*RECORDS SHOWN:*
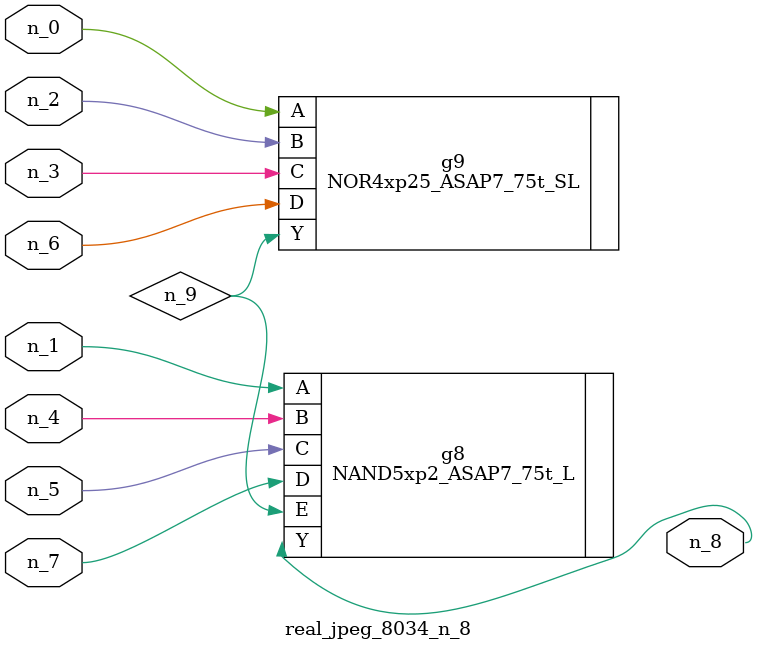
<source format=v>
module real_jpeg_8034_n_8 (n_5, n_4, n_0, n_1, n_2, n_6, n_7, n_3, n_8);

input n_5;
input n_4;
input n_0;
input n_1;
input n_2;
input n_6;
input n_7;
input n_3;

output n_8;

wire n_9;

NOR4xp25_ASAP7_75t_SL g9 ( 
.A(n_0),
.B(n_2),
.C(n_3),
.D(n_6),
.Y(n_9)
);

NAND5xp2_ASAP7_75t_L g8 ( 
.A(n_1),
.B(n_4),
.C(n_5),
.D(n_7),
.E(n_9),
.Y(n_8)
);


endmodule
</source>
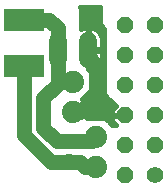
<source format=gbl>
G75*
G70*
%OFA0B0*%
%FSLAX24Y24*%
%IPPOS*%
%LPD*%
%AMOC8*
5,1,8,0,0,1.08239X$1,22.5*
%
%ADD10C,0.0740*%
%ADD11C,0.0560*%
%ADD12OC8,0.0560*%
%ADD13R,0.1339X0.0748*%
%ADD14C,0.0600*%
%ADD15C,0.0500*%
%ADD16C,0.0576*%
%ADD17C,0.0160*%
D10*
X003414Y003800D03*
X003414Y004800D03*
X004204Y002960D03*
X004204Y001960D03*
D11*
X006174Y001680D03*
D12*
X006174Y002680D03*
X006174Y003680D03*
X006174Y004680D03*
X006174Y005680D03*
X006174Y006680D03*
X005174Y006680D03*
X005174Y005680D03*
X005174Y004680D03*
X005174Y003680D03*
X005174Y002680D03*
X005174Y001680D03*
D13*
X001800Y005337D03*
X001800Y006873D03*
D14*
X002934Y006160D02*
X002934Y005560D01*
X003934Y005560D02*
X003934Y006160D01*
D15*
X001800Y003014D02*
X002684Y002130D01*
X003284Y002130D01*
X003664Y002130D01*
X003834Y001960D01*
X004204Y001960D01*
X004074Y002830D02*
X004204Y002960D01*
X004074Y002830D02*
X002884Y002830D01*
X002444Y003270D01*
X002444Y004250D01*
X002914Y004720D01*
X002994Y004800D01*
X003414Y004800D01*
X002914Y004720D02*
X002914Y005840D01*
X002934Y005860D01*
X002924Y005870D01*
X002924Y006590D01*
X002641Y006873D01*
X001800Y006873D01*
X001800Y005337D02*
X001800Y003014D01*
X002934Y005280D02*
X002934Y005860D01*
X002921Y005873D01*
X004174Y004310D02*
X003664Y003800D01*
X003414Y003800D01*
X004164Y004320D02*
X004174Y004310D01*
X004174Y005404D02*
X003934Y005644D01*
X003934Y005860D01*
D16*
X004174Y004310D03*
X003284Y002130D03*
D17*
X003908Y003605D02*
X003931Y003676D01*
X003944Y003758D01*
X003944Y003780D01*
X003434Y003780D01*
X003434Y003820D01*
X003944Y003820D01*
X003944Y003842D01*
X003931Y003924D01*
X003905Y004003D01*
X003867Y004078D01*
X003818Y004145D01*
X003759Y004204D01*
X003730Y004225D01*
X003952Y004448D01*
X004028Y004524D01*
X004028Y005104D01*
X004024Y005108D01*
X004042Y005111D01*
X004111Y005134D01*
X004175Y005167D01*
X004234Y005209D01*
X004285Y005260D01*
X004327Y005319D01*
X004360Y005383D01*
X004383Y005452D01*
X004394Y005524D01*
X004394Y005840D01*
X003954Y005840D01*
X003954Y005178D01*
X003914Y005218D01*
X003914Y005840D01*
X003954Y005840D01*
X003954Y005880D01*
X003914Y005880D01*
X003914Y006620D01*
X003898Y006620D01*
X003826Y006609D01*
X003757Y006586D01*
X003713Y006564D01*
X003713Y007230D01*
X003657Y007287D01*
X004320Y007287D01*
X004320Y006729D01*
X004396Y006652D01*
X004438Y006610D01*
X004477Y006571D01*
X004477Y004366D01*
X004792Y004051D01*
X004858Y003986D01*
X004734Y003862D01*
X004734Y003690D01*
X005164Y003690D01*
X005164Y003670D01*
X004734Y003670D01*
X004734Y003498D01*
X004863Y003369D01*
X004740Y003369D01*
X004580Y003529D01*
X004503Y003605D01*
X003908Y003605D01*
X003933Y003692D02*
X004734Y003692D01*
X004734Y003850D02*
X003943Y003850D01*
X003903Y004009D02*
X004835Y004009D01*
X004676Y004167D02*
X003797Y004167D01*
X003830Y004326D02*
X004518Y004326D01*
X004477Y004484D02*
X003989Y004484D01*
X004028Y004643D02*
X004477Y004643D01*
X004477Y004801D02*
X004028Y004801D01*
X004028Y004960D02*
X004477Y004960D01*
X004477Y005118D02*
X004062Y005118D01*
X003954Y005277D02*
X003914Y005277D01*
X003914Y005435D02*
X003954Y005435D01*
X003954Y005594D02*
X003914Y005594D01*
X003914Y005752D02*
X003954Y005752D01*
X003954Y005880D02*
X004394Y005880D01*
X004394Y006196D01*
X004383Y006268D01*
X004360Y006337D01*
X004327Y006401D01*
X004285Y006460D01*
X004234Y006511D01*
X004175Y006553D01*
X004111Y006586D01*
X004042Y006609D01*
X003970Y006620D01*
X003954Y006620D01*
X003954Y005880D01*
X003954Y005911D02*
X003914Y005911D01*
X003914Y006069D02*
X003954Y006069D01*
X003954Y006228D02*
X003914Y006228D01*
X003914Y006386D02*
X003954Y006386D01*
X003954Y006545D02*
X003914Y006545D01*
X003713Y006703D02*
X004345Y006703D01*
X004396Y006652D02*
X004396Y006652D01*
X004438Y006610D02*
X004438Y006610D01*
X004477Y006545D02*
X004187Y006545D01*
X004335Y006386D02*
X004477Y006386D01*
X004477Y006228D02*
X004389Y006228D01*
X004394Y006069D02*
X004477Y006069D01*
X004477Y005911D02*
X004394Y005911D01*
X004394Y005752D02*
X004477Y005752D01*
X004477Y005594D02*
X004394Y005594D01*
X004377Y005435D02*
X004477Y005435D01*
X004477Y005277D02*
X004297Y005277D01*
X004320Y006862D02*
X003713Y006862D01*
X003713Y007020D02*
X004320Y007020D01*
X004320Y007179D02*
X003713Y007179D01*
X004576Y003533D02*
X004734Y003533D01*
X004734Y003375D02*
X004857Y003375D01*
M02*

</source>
...
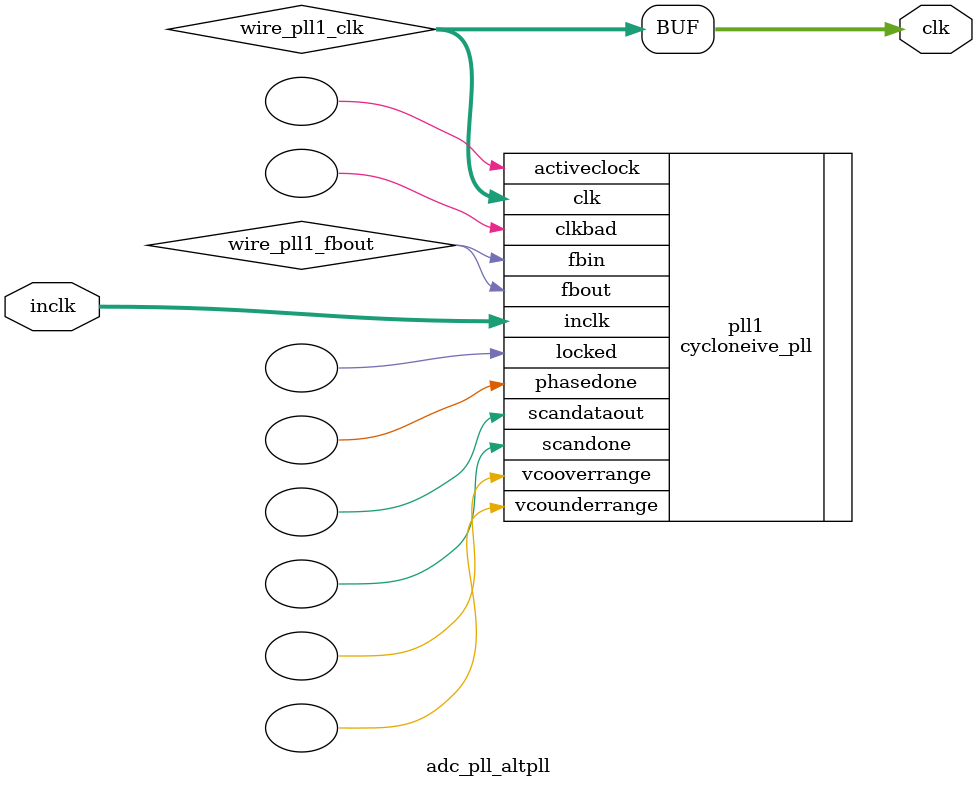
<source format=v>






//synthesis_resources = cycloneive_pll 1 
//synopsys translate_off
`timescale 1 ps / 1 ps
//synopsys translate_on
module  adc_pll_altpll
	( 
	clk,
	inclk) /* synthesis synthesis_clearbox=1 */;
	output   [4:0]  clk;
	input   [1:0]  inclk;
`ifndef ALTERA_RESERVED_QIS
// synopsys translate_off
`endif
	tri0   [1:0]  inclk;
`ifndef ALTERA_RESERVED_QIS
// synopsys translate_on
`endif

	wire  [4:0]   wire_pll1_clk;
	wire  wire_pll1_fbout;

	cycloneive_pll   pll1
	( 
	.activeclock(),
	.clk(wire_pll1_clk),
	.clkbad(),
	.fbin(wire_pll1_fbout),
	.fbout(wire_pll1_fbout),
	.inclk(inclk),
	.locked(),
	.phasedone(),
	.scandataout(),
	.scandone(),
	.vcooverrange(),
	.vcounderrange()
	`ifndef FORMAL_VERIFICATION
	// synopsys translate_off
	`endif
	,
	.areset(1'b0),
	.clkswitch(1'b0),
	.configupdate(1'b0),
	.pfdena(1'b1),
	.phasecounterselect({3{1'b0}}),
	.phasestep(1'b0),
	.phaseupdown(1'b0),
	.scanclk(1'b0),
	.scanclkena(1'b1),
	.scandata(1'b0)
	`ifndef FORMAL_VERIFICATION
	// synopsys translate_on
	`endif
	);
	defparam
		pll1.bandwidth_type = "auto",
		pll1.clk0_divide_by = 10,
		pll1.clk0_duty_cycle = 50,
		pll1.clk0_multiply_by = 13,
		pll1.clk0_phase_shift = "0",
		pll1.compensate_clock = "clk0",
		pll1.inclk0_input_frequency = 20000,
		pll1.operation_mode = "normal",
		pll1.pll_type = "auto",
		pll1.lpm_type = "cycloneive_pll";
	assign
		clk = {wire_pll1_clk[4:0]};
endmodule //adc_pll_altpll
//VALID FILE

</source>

*TASK INSTRUCTIONS:* What you give back should be only the lines of the records above, starting at the line with "X004477Y005911D02*" and ending at the line with "X003713Y006862D01*", restated word for word.

*SOLUTION FOR THIS EXERCISE:*
X004477Y005911D02*
X004394Y005911D01*
X004394Y005752D02*
X004477Y005752D01*
X004477Y005594D02*
X004394Y005594D01*
X004377Y005435D02*
X004477Y005435D01*
X004477Y005277D02*
X004297Y005277D01*
X004320Y006862D02*
X003713Y006862D01*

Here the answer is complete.